Peridot comes in a very limited color range, ranging from a deep dark olive to a lighter yellow-green. The higher the iron content, the darker the green color. Large gems with a bright saturated green or slightly yellowish-green color and no brown tints are extremely valuable. Peridots with a light tone are more cheap than those with a vibrant rich green. Day and night, and even under artificial lights, real peridots have the same hue.
The majority of high-quality peridots are eye-clean, meaning they have no obvious imperfections. Some of these stones, however, may include minute chromite mineral crystals that can be seen under magnification. Another type of inclusion seen in peridots is reflective disk-like inclusions known as "lily pads." The majority of a peridot's faults are removed during the cutting process, and it is then used in jewelry.

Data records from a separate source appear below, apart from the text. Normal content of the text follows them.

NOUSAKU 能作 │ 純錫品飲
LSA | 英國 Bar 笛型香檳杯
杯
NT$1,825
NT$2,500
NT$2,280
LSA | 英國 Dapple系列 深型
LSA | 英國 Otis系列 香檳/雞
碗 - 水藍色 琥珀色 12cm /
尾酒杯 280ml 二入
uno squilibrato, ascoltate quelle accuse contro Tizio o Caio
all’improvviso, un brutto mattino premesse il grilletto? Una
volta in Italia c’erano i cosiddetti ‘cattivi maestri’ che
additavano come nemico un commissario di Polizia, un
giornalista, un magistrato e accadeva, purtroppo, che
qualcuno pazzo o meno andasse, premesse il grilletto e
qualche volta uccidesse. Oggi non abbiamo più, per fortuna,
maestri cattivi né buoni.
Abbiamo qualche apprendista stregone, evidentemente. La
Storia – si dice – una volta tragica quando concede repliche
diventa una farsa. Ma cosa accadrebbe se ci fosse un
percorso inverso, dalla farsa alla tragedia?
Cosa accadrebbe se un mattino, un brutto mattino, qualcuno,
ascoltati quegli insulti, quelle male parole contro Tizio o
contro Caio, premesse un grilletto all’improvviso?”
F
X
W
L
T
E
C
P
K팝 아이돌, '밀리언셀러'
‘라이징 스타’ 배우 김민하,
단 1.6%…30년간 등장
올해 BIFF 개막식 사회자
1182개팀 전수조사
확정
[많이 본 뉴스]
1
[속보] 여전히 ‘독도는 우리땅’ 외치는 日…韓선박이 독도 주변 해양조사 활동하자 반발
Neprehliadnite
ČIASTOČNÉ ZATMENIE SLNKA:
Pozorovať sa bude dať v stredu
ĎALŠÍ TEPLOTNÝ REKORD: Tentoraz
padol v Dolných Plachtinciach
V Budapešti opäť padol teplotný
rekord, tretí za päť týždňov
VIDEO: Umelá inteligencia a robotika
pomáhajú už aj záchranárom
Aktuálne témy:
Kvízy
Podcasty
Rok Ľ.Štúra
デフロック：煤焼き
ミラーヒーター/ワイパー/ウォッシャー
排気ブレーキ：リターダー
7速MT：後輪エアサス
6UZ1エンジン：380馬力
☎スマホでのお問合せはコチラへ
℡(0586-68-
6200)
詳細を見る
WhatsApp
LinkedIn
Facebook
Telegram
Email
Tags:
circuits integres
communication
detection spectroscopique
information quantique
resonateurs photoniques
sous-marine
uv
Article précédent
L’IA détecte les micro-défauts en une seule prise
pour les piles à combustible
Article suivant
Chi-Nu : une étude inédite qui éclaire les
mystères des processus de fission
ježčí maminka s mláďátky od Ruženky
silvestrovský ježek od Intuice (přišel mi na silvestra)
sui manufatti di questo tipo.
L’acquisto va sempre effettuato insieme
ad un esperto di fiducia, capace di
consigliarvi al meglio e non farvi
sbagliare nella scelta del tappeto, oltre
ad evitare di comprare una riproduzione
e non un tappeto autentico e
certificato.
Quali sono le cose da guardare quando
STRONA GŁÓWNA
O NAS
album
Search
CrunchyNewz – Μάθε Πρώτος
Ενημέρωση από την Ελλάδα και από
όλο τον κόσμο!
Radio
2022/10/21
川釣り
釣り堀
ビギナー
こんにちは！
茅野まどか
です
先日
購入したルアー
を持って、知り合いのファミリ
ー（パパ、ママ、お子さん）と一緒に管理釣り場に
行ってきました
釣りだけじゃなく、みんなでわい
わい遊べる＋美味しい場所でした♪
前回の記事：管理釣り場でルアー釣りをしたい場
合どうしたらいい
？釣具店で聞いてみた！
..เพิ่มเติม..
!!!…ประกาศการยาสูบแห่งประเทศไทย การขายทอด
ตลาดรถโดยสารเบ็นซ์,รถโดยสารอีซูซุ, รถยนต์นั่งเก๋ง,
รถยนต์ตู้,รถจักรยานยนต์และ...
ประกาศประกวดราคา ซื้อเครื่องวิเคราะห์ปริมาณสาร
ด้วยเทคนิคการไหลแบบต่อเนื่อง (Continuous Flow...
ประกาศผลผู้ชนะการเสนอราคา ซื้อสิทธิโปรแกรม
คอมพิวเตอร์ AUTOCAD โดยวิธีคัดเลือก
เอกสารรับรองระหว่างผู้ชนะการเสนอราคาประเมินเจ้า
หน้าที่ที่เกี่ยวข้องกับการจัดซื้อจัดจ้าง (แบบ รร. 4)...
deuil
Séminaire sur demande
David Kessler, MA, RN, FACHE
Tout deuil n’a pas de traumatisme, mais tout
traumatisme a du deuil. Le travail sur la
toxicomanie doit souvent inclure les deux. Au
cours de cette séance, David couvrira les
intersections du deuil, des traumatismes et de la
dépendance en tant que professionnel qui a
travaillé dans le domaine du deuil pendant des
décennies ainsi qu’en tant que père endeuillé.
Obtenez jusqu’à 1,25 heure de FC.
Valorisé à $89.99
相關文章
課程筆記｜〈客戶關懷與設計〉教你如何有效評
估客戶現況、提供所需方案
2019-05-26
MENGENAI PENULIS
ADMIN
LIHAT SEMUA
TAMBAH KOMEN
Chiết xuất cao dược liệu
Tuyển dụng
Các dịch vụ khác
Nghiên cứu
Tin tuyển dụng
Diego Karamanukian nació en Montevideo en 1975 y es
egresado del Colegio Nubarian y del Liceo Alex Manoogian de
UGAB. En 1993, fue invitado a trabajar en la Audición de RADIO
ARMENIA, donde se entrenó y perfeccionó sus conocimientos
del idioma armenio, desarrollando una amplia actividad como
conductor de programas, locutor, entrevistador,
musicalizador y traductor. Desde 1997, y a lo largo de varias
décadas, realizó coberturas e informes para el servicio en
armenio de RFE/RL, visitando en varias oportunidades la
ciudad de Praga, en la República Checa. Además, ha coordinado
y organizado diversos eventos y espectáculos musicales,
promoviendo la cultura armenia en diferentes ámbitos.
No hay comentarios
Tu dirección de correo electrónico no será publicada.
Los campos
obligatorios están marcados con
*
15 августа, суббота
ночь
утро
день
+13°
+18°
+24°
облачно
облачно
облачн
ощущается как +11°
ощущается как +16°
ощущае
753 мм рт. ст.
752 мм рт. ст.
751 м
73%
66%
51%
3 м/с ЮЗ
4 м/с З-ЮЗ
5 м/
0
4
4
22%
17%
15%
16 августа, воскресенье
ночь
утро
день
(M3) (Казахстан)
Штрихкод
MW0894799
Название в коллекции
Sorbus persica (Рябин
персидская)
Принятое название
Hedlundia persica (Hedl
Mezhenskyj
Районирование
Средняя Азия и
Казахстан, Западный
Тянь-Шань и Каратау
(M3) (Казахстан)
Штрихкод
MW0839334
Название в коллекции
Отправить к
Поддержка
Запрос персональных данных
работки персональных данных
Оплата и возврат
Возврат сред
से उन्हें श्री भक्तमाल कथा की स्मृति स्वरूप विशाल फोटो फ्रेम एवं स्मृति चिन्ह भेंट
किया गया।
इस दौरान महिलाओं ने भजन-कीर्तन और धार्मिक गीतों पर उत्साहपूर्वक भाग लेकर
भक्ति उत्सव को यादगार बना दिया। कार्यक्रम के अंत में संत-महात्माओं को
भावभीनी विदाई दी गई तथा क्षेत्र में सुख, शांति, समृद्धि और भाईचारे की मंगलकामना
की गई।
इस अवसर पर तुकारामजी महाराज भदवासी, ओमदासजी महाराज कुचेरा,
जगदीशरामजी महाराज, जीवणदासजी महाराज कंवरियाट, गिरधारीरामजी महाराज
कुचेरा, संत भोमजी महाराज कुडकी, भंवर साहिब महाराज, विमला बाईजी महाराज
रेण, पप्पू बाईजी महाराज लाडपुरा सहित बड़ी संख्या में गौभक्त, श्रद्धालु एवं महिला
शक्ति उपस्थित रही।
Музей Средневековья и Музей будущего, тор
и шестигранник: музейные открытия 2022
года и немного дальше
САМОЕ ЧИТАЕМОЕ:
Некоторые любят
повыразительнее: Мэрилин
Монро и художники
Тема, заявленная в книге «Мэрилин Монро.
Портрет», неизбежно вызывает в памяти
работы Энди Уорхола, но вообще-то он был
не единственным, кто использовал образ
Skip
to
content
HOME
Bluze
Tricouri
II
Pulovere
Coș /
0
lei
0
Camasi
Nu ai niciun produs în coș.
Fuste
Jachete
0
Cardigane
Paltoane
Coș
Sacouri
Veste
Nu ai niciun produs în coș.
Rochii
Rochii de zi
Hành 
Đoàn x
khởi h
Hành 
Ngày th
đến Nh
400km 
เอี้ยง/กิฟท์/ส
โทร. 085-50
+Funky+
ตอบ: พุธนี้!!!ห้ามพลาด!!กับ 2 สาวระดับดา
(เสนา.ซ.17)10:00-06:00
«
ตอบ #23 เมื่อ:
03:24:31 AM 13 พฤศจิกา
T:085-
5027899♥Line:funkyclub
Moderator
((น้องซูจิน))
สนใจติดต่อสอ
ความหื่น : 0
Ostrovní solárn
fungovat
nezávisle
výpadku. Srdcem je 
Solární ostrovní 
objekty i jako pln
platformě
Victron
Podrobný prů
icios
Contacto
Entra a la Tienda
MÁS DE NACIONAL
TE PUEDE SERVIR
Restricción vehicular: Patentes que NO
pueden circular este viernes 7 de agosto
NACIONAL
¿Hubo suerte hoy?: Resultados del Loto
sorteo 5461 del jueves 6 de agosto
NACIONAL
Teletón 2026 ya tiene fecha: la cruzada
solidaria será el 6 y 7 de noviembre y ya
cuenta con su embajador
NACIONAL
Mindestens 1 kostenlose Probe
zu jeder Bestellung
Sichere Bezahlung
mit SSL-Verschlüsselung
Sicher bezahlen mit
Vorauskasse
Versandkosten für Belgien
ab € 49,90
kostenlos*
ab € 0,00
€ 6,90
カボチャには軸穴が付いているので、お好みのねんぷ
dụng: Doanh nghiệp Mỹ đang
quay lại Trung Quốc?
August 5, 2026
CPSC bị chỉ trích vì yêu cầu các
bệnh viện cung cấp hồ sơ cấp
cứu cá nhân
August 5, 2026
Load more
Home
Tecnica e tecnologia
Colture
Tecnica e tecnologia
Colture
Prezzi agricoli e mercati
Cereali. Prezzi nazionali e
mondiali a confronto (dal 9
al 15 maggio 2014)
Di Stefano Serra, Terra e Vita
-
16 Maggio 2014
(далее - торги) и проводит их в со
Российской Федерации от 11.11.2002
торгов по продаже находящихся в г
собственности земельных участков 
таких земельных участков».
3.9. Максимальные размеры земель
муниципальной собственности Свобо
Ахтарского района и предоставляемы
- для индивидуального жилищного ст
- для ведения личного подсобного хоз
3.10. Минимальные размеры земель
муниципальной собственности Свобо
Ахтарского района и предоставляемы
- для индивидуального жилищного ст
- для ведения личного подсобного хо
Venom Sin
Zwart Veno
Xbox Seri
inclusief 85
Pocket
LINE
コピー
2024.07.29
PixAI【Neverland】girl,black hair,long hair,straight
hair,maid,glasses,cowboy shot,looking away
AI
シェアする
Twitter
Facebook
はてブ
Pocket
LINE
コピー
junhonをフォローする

Peridot gems with good clarity are very common, thus clouded or blurred varieties of this gemstone should be avoided.
A peridot's beauty and sparkle are greatly enhanced by a fine cut. It comes in a variety of shapes and cuts, including round, oval, pear, cushion, triangle, and marquise, to name a few. Square or rectangular emerald step cuts are quite common.
The peridots in this group are in the top one percent of extremely uncommon peridots. They have the eye-clean property, which means they have flawless brilliance. The vivid olive green color of these peridots sets them apart from the rest.
This group accounts for over 10% of all natural peridots on the market. These peridot gemstones have a yellowish-green color and are also eye-clean.
This comprises the top 33% of the peridots available. They're a light yellowish-green hue with some impurities.
This group contains the top 75% of available peridots with slight to moderate inclusions and is light yellowish-green in hue.
Care GuidesPeridot is a stunning gemstone that can be kept shiny for years with a little extra care. Here are some guidelines to help it stay sparkling.
To reduce friction, keep your peridot jewelry separate from other gemstones.
You may also wrap it in a soft cloth and store it in a fabric-lined jewelry box to keep it safe.
When performing strenuous home duties or partaking in outdoor activities, avoid wearing this gem.
Cosmetics and harsh chemicals, such as cleaning agents, should be avoided.
Sudden temperature changes and extreme heat should be avoided because they will fade the stone's color.
Cleaning should be done with a gentle soap and warm water solution, and drying should be done with a soft cloth.
Ultrasonic cleaners should not be used.
At least once a year, have your peridot jewelry cleaned by a professional.
A peridot is a rare gem found in lava, meteorites, and deep in the earth's mantle. It is a prized property because of its breathtaking beauty. This sparkling diamond will last a lifetime with a little extra attention to its upkeep.